От места гибели «Керчь» пошла, развивая предельную скорость, на Туапсе. Под утро команда была высажена в шлюпки. После этого «Керчь» послала радио:
...«Всем… Погиб, уничтожив часть судов Черноморского флота, которые предпочли гибель позорной сдаче Германии. Эскадренный миноносец „Керчь“.»
Миноносец открыл кингстоны, взорвал машины и затонул на пятнадцатисаженной глубине.
На берегу Семен Красильников советовался с товарищами, — куда теперь идти? Думали так и этак и сговорились идти на Астрахань, на Волгу, где, слышно, Шахов формирует речной военный флот для борьбы с белогвардейцами.
По горным тропам и бездорожью, преследуемая по пятам, окруженная повально восставшими станичниками, таманская армия под командой Кожуха пробивалась кружным путем на верховья Кубани.
Путь лежал через Новороссийск, занятый после гибели флота немцами. Колонны таманцев подошли неожиданно, — войска с песнями проходили через город. Немецкий гарнизон, не понимая их намерений, бросился на суда и обстрелял морскими орудиями заднюю колонну и заодно наседавших на хвост ее пьяных и озверевших станичников.
Из предосторожности немцы покинули город, и он, когда Кожух, отбиваясь, ушел, был занят казаками и затем регулярными войсками белых. Город был отдан на поток и разорение.
Матросов, красноармейцев и просто жителей поплоше без суда вешали на телеграфных столбах. Ломовые извозчики свезли в те дни три тысячи трупов в море. Новороссийск стал белым портом.
По голодному побережью таманская армия, отягощенная обозами пятнадцати тысяч беженцев, дошла до Туапсе и оттуда круто свернула на восток. Деникинцы гнались по пятам, впереди все ущелья и высоты были заняты повстанцами. Каждый день разворачивался в тяжелый бой. Истекая кровью, огрызаясь, умирая от голода, армия сползала в ущелья, взбиралась на крутые холмы, таяла и шла, пробивая лбом дорогу.

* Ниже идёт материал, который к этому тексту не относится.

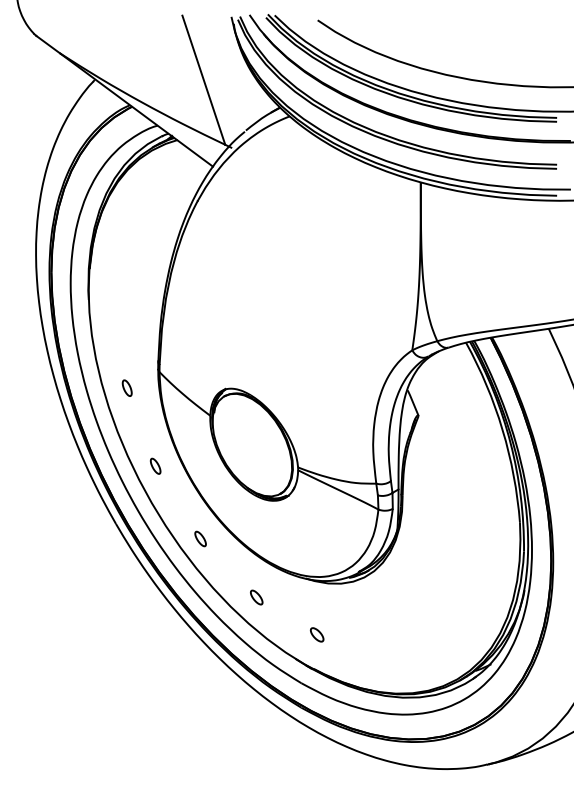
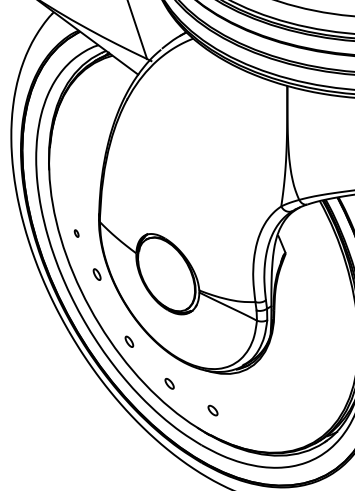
part: (126, 387) -> (76, 233), size x0.6
part: (155, 465) -> (97, 274), moved

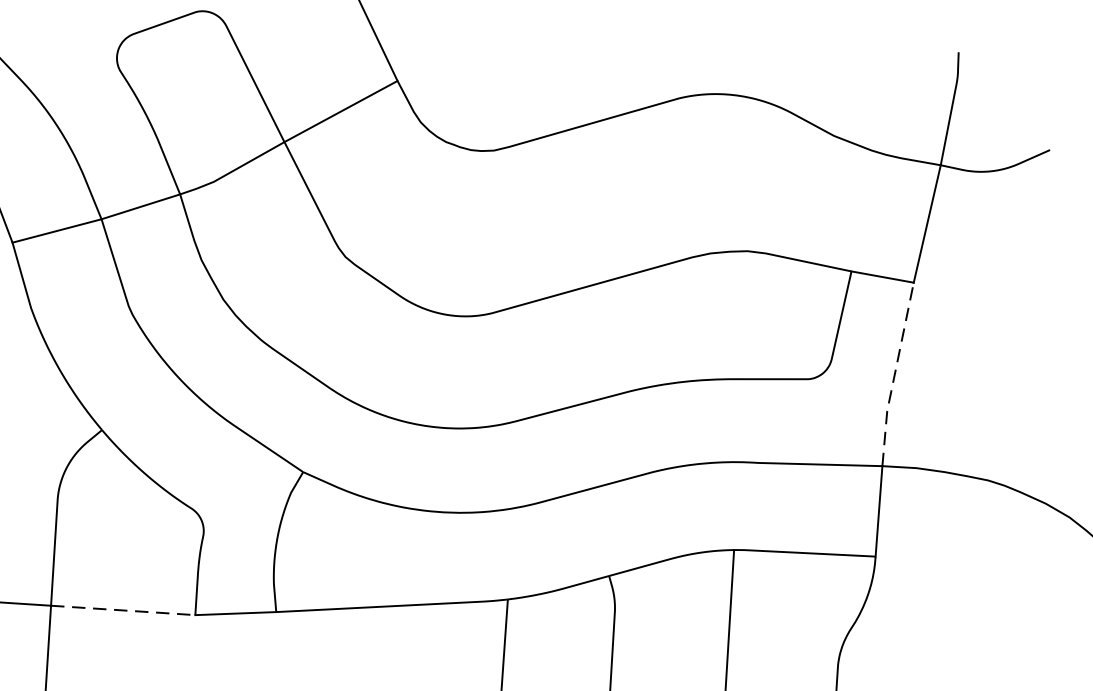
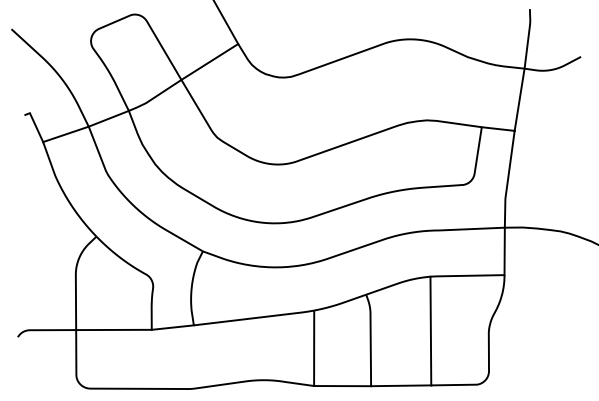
line: (895, 374) -> (508, 179), dashed -> solid
line: (122, 609) -> (113, 329), dashed -> solid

Однажды к Кожуху привели отпущенного генералом Покровским пленного красноармейца с письмом, написанным с военной простотой:
...«Ты, мерзавец, опозорил всех офицеров русской армии и флота тем, что решился вступить в ряды большевиков, воров и босяков; имей в виду, что тебе и твоим босякам пришел конец. Мы тебя, мерзавца, взяли в цепкие руки и ни в коем случае не выпустим. Если хочешь пощады, то есть за свой поступок отделаться арестантскими ротами, тогда я приказываю тебе исполнить мой приказ: сегодня же сложить все оружие, а банду, разоруженную, отвести на расстояние четырех-пяти верст западнее станицы Белореченской. Когда это будет выполнено, немедленно сообщи мне на четвертую железнодорожную будку…»

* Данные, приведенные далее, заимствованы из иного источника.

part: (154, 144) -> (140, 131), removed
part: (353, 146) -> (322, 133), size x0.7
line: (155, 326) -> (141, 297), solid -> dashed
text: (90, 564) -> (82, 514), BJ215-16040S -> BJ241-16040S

Кожух, читая это письмо, пил чай из консервной банки. Он посмотрел на босого, в распоясанной рубашке, красноармейца, уныло стоявшего перед ним.
«Говнюк ты, братец, — сказал ему Кожух, — как же ты мне передаешь такие письма? Уйди в свою часть…»
И в эту же ночь Кожух нанес генералу Покровскому страшный удар, опрокинул и гнал конницей его части. Прорвался на Белореченскую и вышел из окружения. К концу сентября таманская армия появилась под Армавиром, занятым деникинцами, взяла его штурмом и в станице Невинномысской соединилась с остатками армии Сорокина.